# 给定原文

***

LevelDB #1 WAL
LevelDB Overview
lsm-tree 设计思路:
- 写日志,从而把写操作变成磁盘顺序写
- 写先存储在内存,再批量写入新文件,保证每个文件的数据有序,方便合并,删除失效数据
- 分层合并策略
LevelDB 是 BigTable 的存储引擎,是最早流行的使用 lsm-tree 的存储引擎。
LevelDB 架构图(在网上广为流传,应该是出自 MS 的一篇文章):
LevelDB 系列文章的顺序:
- WAL
- MemTable
- SSTable 格式和 MemTable 落盘设计
- SSTables 合并策略
- 其他工程优化:Bloom Filter, Block Cache, Lock, Env
- MVCC 并发控制
- 读写完整流程
WAL
为了保证 MemTable 的数据不丢失,在写 MemTable 前会先写 WAL,重启时,重放 WAL 恢复 MemTable。正常情况一个 MemTable 对应一个 WAL,WAL 在 MemTable 成功落盘后删除。
所以 WAL 应该有2个接口:AddRecord()
和 Replay()
。
LevelDB’s WAL 分成 log::Writer
和 log::Reader
2个数据结构。
Log File Format
LevelDB 有详细的文档:Log File Format.
log file 分成多个 block,block size = 32KB,每个 block 内有多个 record,一个 record 不能跨 block,对于大的数据,需要分成多个 records (first + middles + last)。
record header =
checksum: uint32 // crc32 of type and data[]; little-endian
length: uint16 // little-endian; block size = 2^16 KB
type: uint8 // one of Full, First, Middle, Last
data: uint8[length]
// db/log_format.h
namespace log {
enum RecordType {
// Zero is reserved for preallocated files
kZeroType = 0,
kFullType = 1,
// For fragments
kFirstType = 2,
kMiddleType = 3,
kLastType = 4
};
static const int kMaxRecordType = kLastType;
static const int kBlockSize = 32768; // 32KB
// Header is checksum (4 bytes), length (2 bytes), type (1 byte).
static const int kHeaderSize = 4 + 2 + 1;
} // namespace log
Log Writer
namespace log {
class Writer {
public:
// Create a writer that will append data to "*dest".
// "*dest" must be initially empty.
// "*dest" must remain live while this Writer is in use.

***

# 所给数据

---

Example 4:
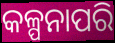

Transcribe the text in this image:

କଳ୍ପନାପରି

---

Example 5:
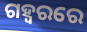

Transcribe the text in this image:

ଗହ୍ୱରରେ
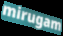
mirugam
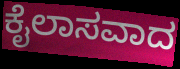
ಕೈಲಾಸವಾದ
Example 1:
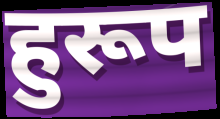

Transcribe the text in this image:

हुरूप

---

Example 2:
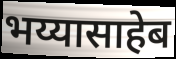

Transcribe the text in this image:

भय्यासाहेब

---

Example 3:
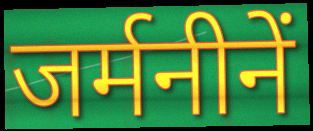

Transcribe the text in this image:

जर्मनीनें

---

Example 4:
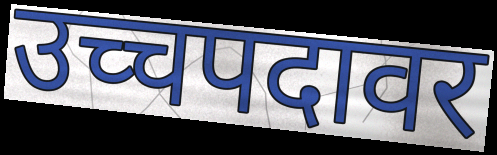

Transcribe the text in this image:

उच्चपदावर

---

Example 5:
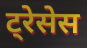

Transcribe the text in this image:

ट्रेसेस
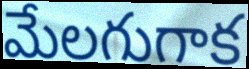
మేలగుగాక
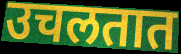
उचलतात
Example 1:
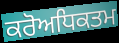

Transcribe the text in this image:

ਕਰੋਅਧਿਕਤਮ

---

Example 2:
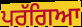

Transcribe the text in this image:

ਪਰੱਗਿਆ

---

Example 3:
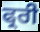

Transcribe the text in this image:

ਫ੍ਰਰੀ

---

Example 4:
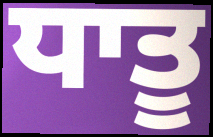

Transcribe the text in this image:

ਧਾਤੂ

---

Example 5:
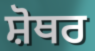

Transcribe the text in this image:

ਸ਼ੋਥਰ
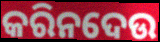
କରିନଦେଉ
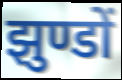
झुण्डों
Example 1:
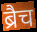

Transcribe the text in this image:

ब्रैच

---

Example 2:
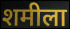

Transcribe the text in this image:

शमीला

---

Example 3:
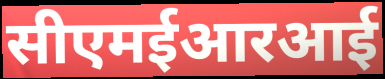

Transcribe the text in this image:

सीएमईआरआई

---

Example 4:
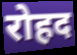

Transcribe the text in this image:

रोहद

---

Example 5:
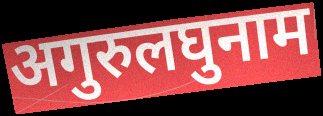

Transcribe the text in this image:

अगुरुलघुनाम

***

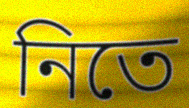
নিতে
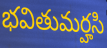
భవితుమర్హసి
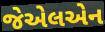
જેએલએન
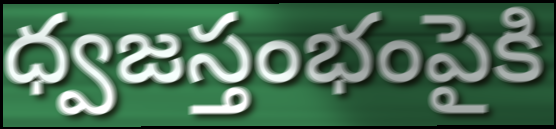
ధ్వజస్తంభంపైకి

***

# 待办任务
判断以下三个说法是否符合原文。每项答“是”或“否”,并逐字引用原文中起决定作用的文字:(a) 一个 record 可以跨越多个 block;(b) WAL 在 MemTable 成功落盘后删除;(c) log file 中每个 block 的大小是 32KB。 上面的列表是另一份独立材料,与原文没有关系。

# 完整输出
(a) 否:“一个 record 不能跨 block”
(b) 是:“WAL 在 MemTable 成功落盘后删除”
(c) 是:“block size = 32KB”